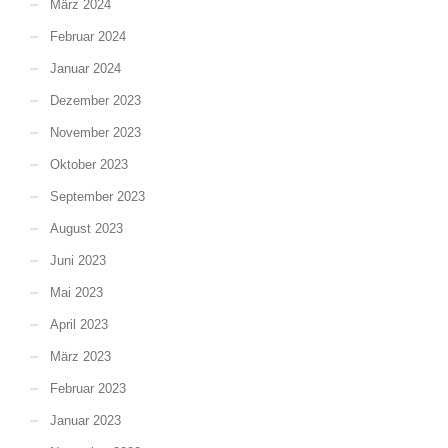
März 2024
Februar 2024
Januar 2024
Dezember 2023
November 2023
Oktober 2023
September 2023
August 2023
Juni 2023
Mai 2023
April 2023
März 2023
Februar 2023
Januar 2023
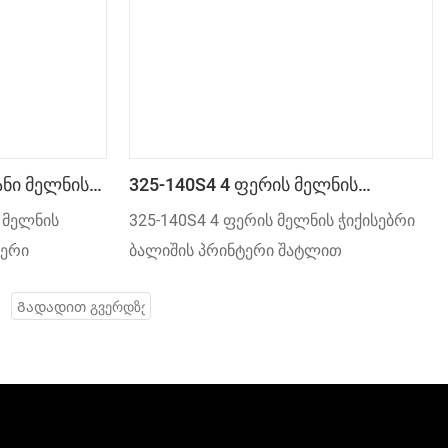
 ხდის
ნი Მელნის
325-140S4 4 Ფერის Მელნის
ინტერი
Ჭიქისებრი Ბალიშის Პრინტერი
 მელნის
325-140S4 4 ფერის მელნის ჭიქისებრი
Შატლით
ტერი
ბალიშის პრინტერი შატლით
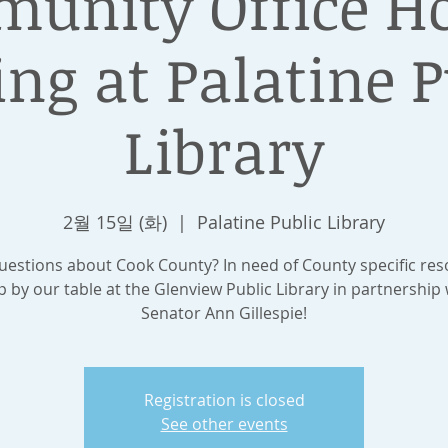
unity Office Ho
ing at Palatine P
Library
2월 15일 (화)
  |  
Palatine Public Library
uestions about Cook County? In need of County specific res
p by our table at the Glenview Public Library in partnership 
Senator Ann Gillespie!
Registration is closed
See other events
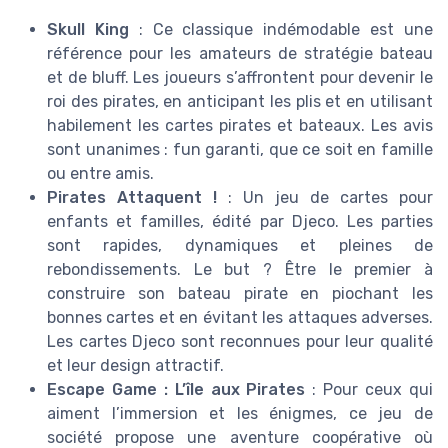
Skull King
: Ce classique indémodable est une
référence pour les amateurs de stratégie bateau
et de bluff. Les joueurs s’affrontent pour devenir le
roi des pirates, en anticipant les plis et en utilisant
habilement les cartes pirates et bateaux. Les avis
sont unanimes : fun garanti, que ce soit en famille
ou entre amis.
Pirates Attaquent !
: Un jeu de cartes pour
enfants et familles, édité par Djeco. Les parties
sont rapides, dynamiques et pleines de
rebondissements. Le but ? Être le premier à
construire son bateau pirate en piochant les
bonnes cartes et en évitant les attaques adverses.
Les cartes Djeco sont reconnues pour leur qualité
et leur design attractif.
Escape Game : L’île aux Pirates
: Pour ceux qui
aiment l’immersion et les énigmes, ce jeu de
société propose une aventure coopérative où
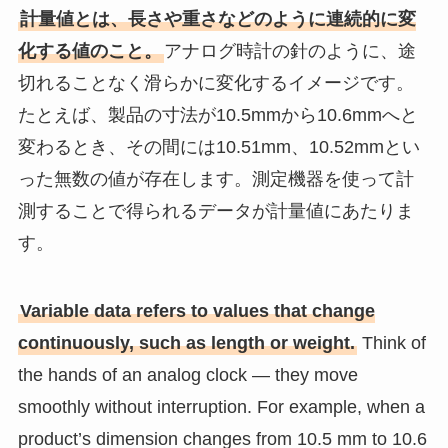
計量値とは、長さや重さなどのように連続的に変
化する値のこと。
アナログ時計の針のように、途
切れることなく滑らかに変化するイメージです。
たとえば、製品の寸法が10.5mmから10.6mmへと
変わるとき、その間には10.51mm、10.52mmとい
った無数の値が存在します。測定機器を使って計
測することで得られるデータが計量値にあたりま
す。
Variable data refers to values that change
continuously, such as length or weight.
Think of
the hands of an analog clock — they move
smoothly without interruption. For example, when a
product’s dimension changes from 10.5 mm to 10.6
************
» REQUIRED WORK
Please write out all of the text in the listing above word for word, leaving the pictures out.

» TASK SOLUTION
März 2024
Februar 2024
Januar 2024
Dezember 2023
November 2023
Oktober 2023
September 2023
August 2023
Juni 2023
Mai 2023
April 2023
März 2023
Februar 2023
Januar 2023
 ხდის
ნი Მელნის
325-140S4 4 Ფერის Მელნის
ინტერი
Ჭიქისებრი Ბალიშის Პრინტერი
 მელნის
325-140S4 4 ფერის მელნის ჭიქისებრი
Შატლით
ტერი
ბალიშის პრინტერი შატლით
unity Office Ho
ing at Palatine P
Library
2월 15일 (화)
  |  
Palatine Public Library
uestions about Cook County? In need of County specific res
p by our table at the Glenview Public Library in partnership 
Senator Ann Gillespie!
Registration is closed
See other events
Skull King
: Ce classique indémodable est une
référence pour les amateurs de stratégie bateau
et de bluff. Les joueurs s’affrontent pour devenir le
roi des pirates, en anticipant les plis et en utilisant
habilement les cartes pirates et bateaux. Les avis
sont unanimes : fun garanti, que ce soit en famille
ou entre amis.
Pirates Attaquent !
: Un jeu de cartes pour
enfants et familles, édité par Djeco. Les parties
sont rapides, dynamiques et pleines de
rebondissements. Le but ? Être le premier à
construire son bateau pirate en piochant les
bonnes cartes et en évitant les attaques adverses.
Les cartes Djeco sont reconnues pour leur qualité
et leur design attractif.
Escape Game : L’île aux Pirates
: Pour ceux qui
aiment l’immersion et les énigmes, ce jeu de
société propose une aventure coopérative où
計量値とは、長さや重さなどのように連続的に変
化する値のこと。
アナログ時計の針のように、途
切れることなく滑らかに変化するイメージです。
たとえば、製品の寸法が10.5mmから10.6mmへと
変わるとき、その間には10.51mm、10.52mmとい
った無数の値が存在します。測定機器を使って計
測することで得られるデータが計量値にあたりま
す。
Variable data refers to values that change
continuously, such as length or weight.
Think of
the hands of an analog clock — they move
smoothly without interruption. For example, when a
product’s dimension changes from 10.5 mm to 10.6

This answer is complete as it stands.